Point $A (9,3)$ lies on the graph of $h(x) = \sqrt x $. State the coordinates of $A'$, the image of $A$ on $g(x) = 1/2h(x+3)-4$.
First, I wrote $g(x) = 1/2 * 6 - 4 = -1$. Yet, my teacher wrote $g(x)=1/2(3)-4$. She wrote $A'$ as $(6, -2.5)$, but I cannot figure out why she wrote her equation like that, even with her explanation.
Why did she write her equation like that, and how did she find the x-coordinate for $A'$?

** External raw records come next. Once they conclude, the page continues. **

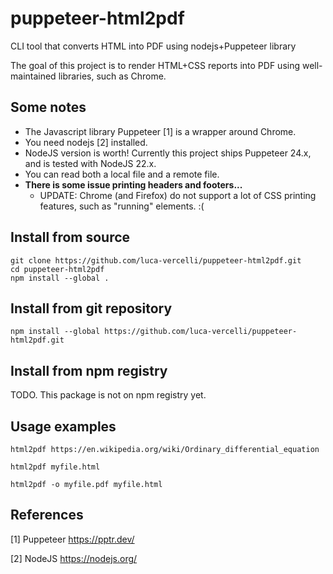 # puppeteer-html2pdf
CLI tool that converts HTML into PDF using nodejs+Puppeteer library

The goal of this project is to render HTML+CSS reports into PDF using well-maintained libraries, such as Chrome.

## Some notes
* The Javascript library Puppeteer [1] is a wrapper around Chrome.
* You need nodejs [2] installed.
* NodeJS version is worth! Currently this project ships Puppeteer 24.x, and is tested with NodeJS 22.x.
* You can read both a local file and a remote file.
* **There is some issue printing headers and footers...**
	* UPDATE: Chrome (and Firefox) do not support a lot of CSS printing features, such as "running" elements. :(

## Install from source

	git clone https://github.com/luca-vercelli/puppeteer-html2pdf.git
	cd puppeteer-html2pdf
    npm install --global .

## Install from git repository

    npm install --global https://github.com/luca-vercelli/puppeteer-html2pdf.git

## Install from npm registry

TODO. This package is not on npm registry yet.

## Usage examples

    html2pdf https://en.wikipedia.org/wiki/Ordinary_differential_equation

    html2pdf myfile.html

    html2pdf -o myfile.pdf myfile.html
 
## References

[1] Puppeteer https://pptr.dev/

[2] NodeJS https://nodejs.org/

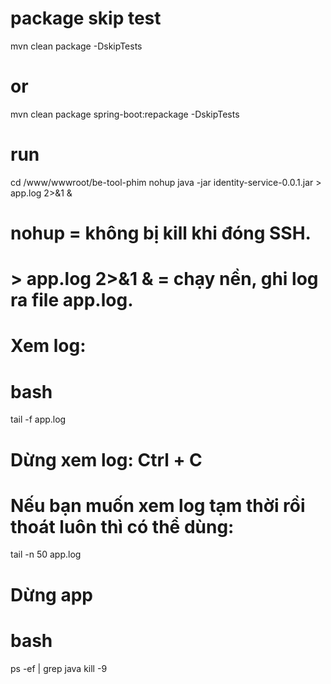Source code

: # package skip test
mvn clean package -DskipTests
# or
mvn clean package spring-boot:repackage -DskipTests

# run
cd /www/wwwroot/be-tool-phim
nohup java -jar identity-service-0.0.1.jar > app.log 2>&1 &
# nohup = không bị kill khi đóng SSH.

# > app.log 2>&1 & = chạy nền, ghi log ra file app.log.

# Xem log:
# bash
tail -f app.log
# Dừng xem log: Ctrl + C 

# Nếu bạn muốn xem log tạm thời rồi thoát luôn thì có thể dùng:
tail -n 50 app.log

# Dừng app
# bash
ps -ef | grep java
kill -9 <PID>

In the stated form, the task is ill-posed, and open to interpretation - it's not mathematically rigorous unless it's specified what exactly the "image" means. If you are mapping 2D to 2D (coordinates to new coordinates), you need more than one function. You would need to specify how both $x$ and $y$ are transformed.

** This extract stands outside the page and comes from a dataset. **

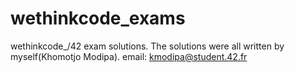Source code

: # wethinkcode_exams
wethinkcode_/42 exam solutions. The solutions were all written by myself(Khomotjo Modipa).
email: kmodipa@student.42.fr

However, I think I can decipher what kind of transformation she meant. The trick is not to put $h(x)=\sqrt{x}$ into it but to literally follow transformation of the function graph step by step. Consider this sequence:
$$h(x)\to h(x\color{red}{+3})$$ $$h(x+3)\to \color{red}{\frac12} h(x+3)$$ $$\frac12h(x+3)\to \frac12h(x+3)\color{red}{-4}$$
First step is shift to left by 3, then scale by half vertically and then shift by 4 down. Therefore, we get
$$(9,3)\to(6,3)\to (6,3/2)\to (6,-5/2)$$
Still, you were right to question the meaning of the task. If you just see the written function as $g(x)=\frac12 \sqrt{x+3}-4$, you can just put in a single number $x$ and get another number out (no way of knowing which original 2D point you came from). Similarly, if someone wrote $\frac12 h(x+3)-4h(x)$, you could not interpret it the way I did (you would have a combination of two shifted copies of the same curve). You should treat this just as a very effective learning task for getting used to shifting and scaling functions in all directions.